**EXERCISE REQUIREMENTS:** Please copy every line of text from each entry below, word for word, and leave the pictures out of your answer.

___ THE INPUT

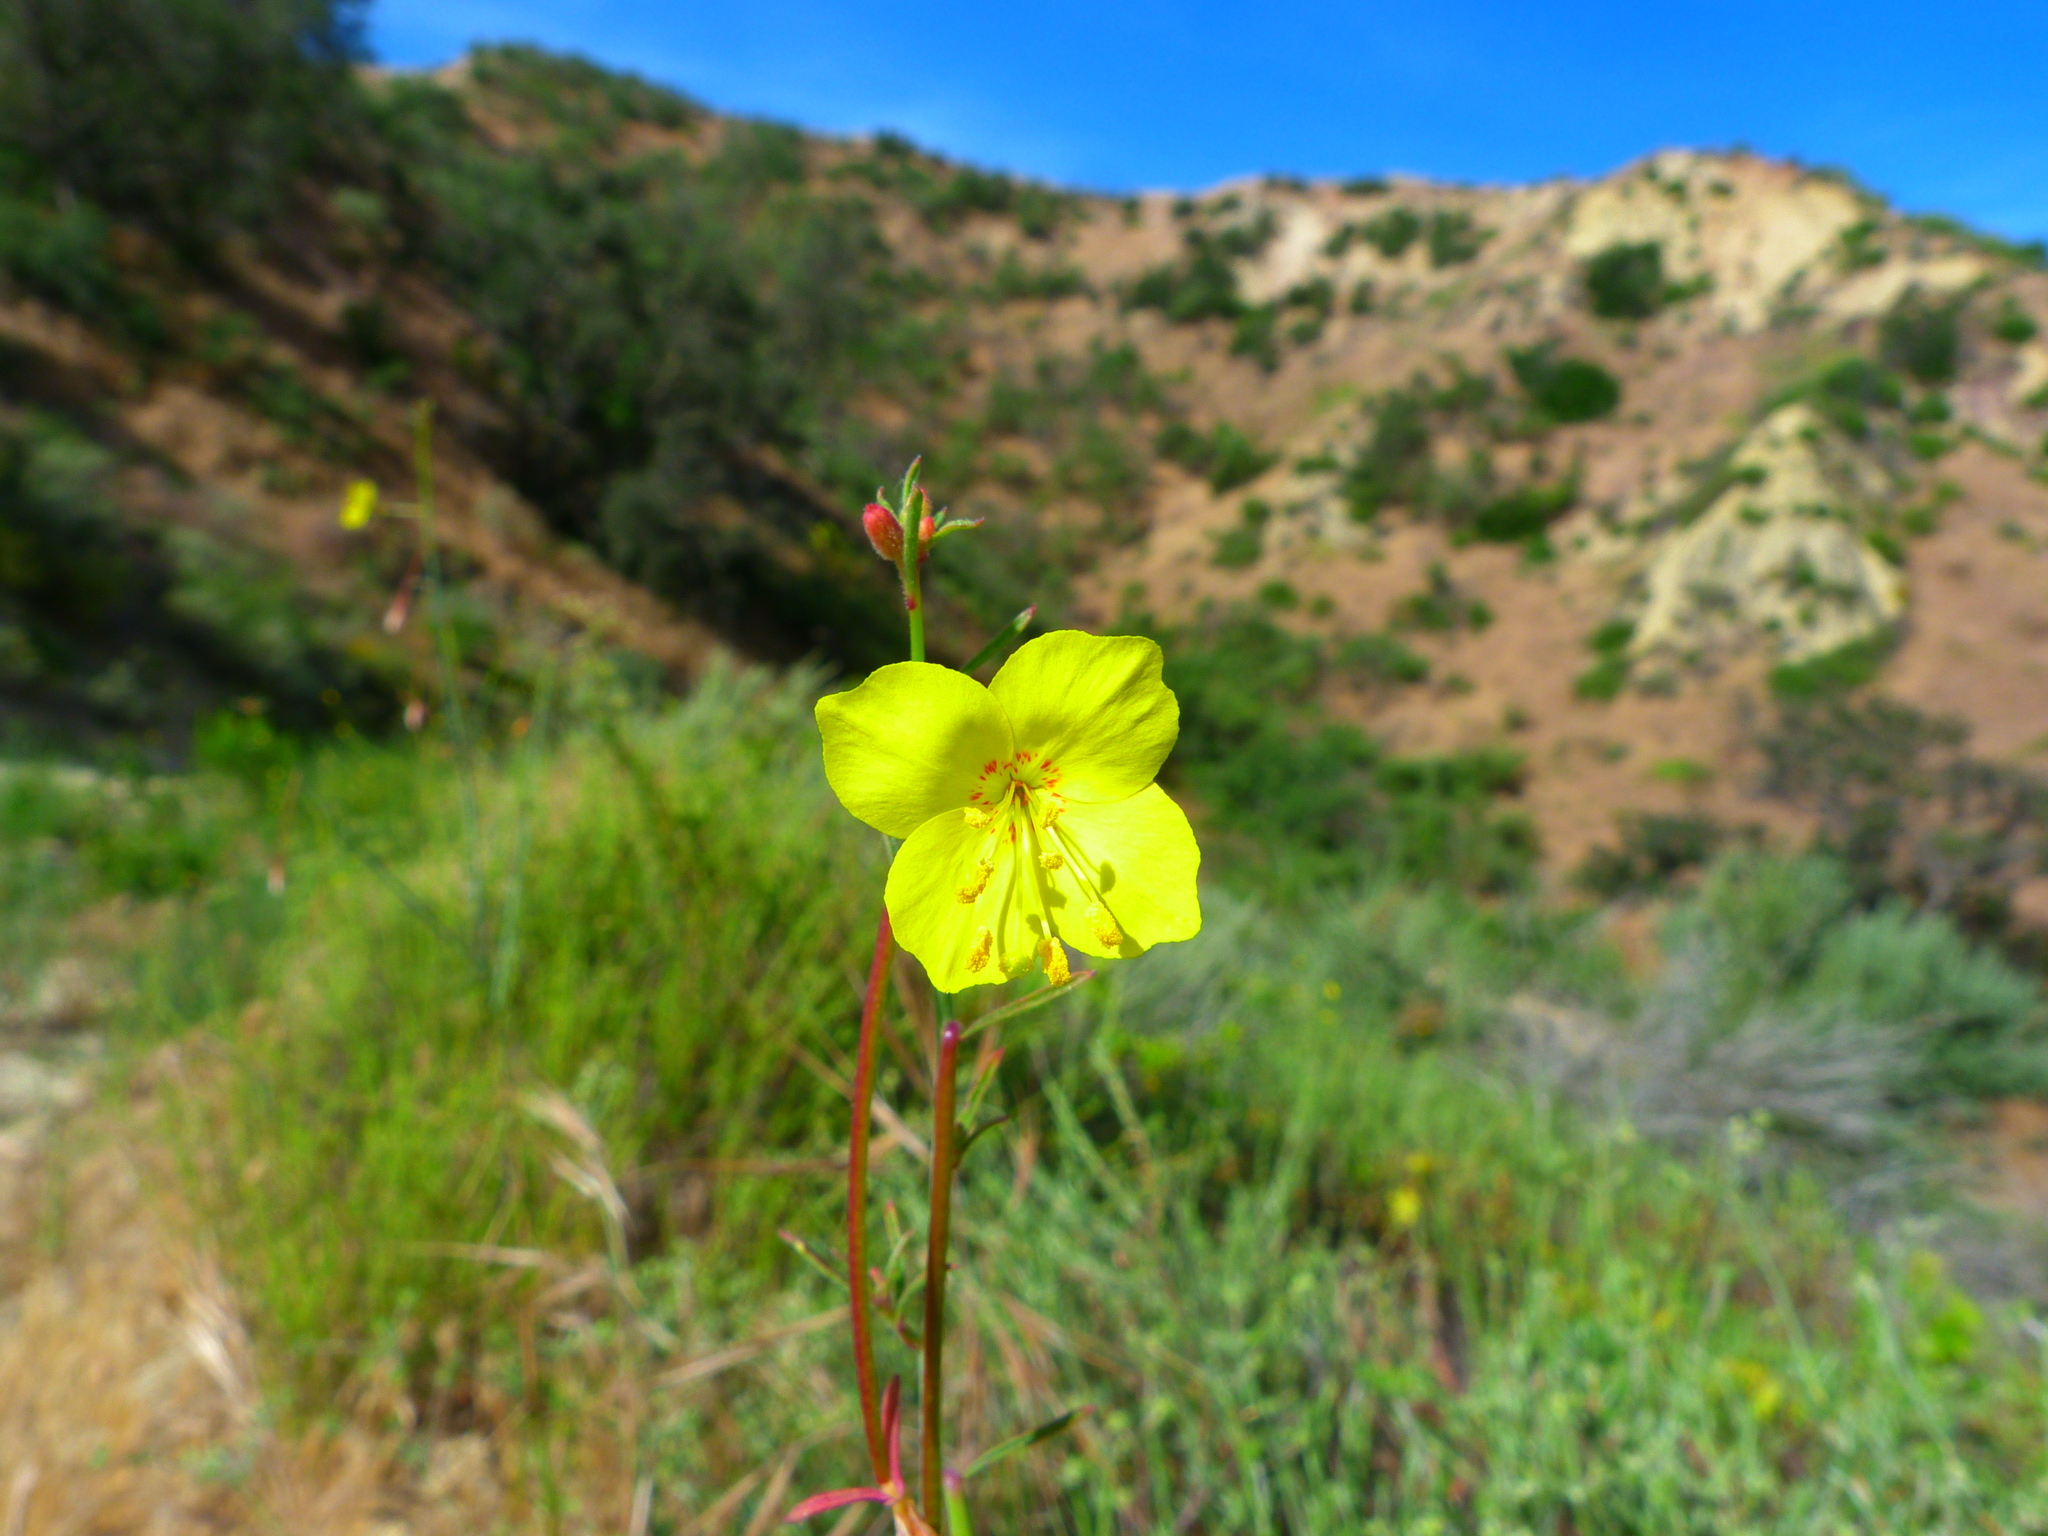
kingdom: Plantae
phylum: Tracheophyta
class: Magnoliopsida
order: Myrtales
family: Onagraceae
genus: Eulobus
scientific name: Eulobus californicus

______

**WRITTEN SOLUTION:**
kingdom: Plantae
phylum: Tracheophyta
class: Magnoliopsida
order: Myrtales
family: Onagraceae
genus: Eulobus
scientific name: Eulobus californicus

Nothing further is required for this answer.